Я был бы очень рад видеть Вас и ее.
Крепко обнимаю. Будьте бодры, дорогой мой.
8. VI. 26.
Sorrento.
А. П. ЧАПЫГИНУ
17 июня 1926, Сорренто.
Сейчас, в очередной книжке «Кр[асной] н[ови]», прочитал «Разина», — какое наслаждение читать столь изумительно сделанную вещь, дорогой Вы мой художник, А[лександр] П[авлович]! Знаю я, что похвалы мои Вам не нужны, да — удержать их не могу, очарован и всех заставляю читать, и все восторгаются. Какой Вы мастер и как много знаете. И — этот медный, литой, вкусно корявенький, из прошлого, чаруя говорящий язык. Фигуры — как святые рублевского письма, всё — на месте, всё — живет. Персия! Кто-то из предков Ваших был там, что ли? Замечательно Вы пишете эту книгу. И будет она первым, образцовым, воистину историческим романом. Такого — не было! Исполать Вам. Чувствую, что пишу нелепо, не теми словами, но уж очень я взволнован. Да и все мы.
Соболь застрелился. Мне его как-то не жалко. Был он бездарен, самолюбив и невыносимо истеричен. Был невежествен. Стреляться он собирался и здесь, в Сорренто. Пил — напоказ.
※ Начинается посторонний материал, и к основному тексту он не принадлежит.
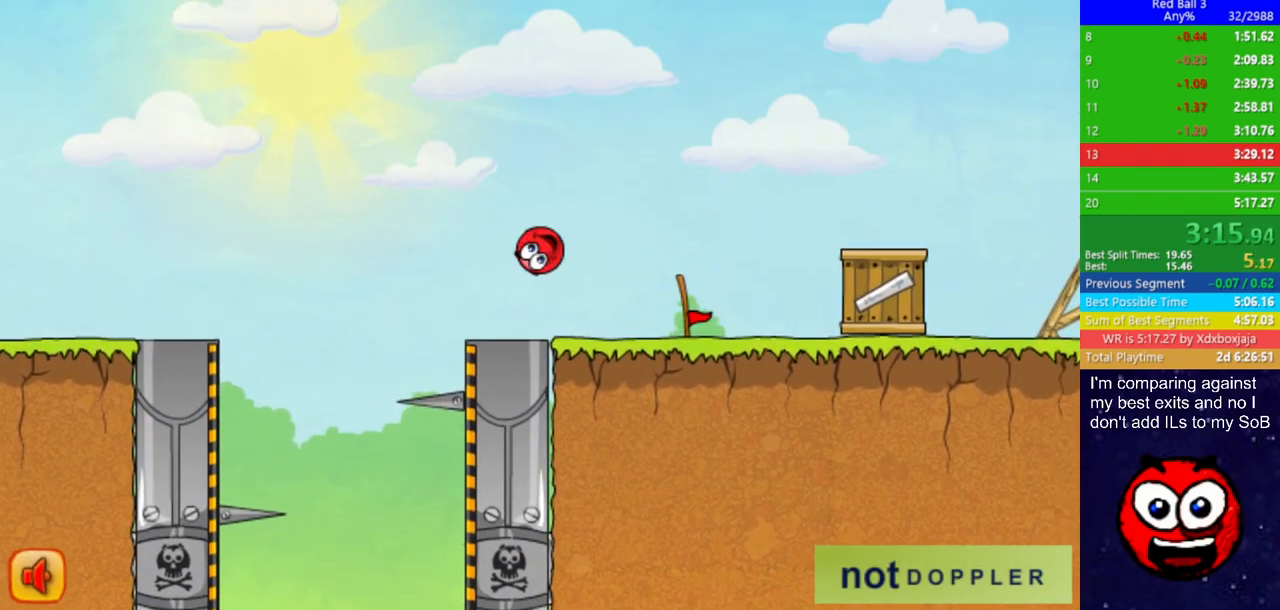
{"keys": ["right"], "events": []}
Нет, не жалко.
А вот прочитал я первый том стихов Есенина и чуть не взвыл от горя, от злости. Какой чистый и какой русский поэт. Мне кажется, что его стихи очень многих отрезвят и приведут «в себя», на некоторых — как Наседкин — это уже заметно.
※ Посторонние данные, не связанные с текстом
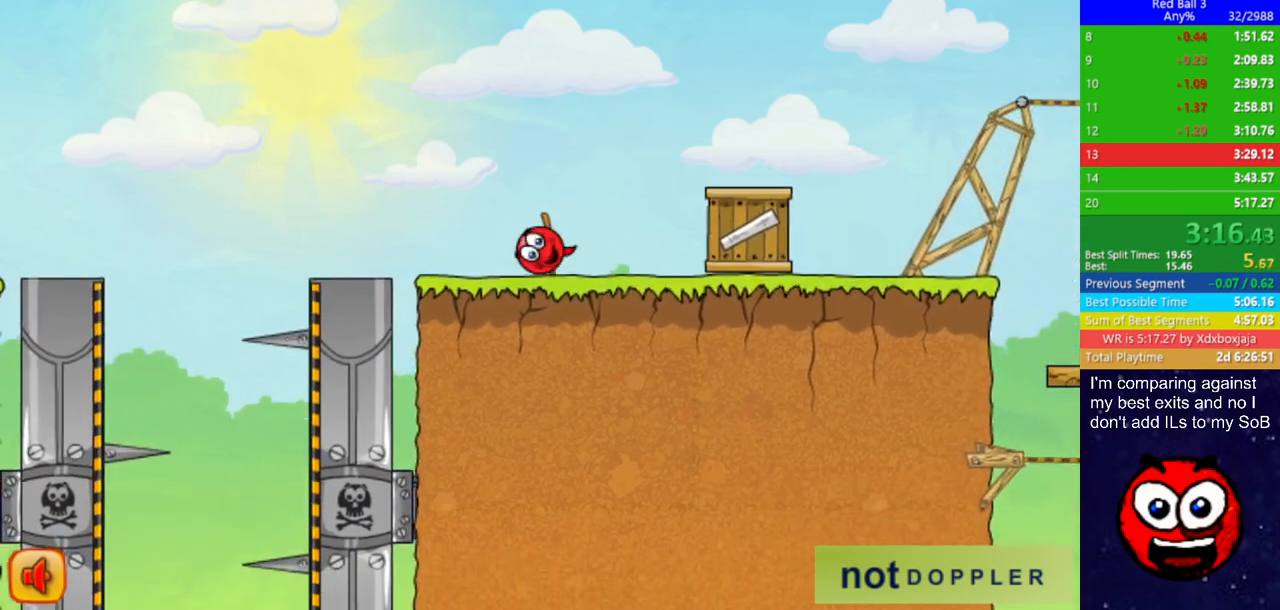
{"keys": ["right", "up"], "events": [[83, "up", "down"]]}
Прочитал скандальный рассказ Пильняка «Повесть непогашенной луны» — каково заглавьице? Этот господин мне противен, хотя, в начале его писательства, я его весьма похваливал. Но теперь он пишет так, как будто мелкий сыщик: хочет донести, а — кому? — не решает. И доносит одновременно направо, налево. Очень скверно. И — каким уродливым языком все это доносится!
Внимательно и много читаю молодых. Живет Русь. Хорошие у нас будут писатели годков через пять, десять.
Спасибо за письмо, Алексей Павлович!
Крепко обнимаю Вас, превосходнейший художник. Будьте здоровы, берегите себя.
Sorrento.
17.VI.26.
Б. А. ЛАВРЕНЕВУ
12 июля 1926, Сорренто.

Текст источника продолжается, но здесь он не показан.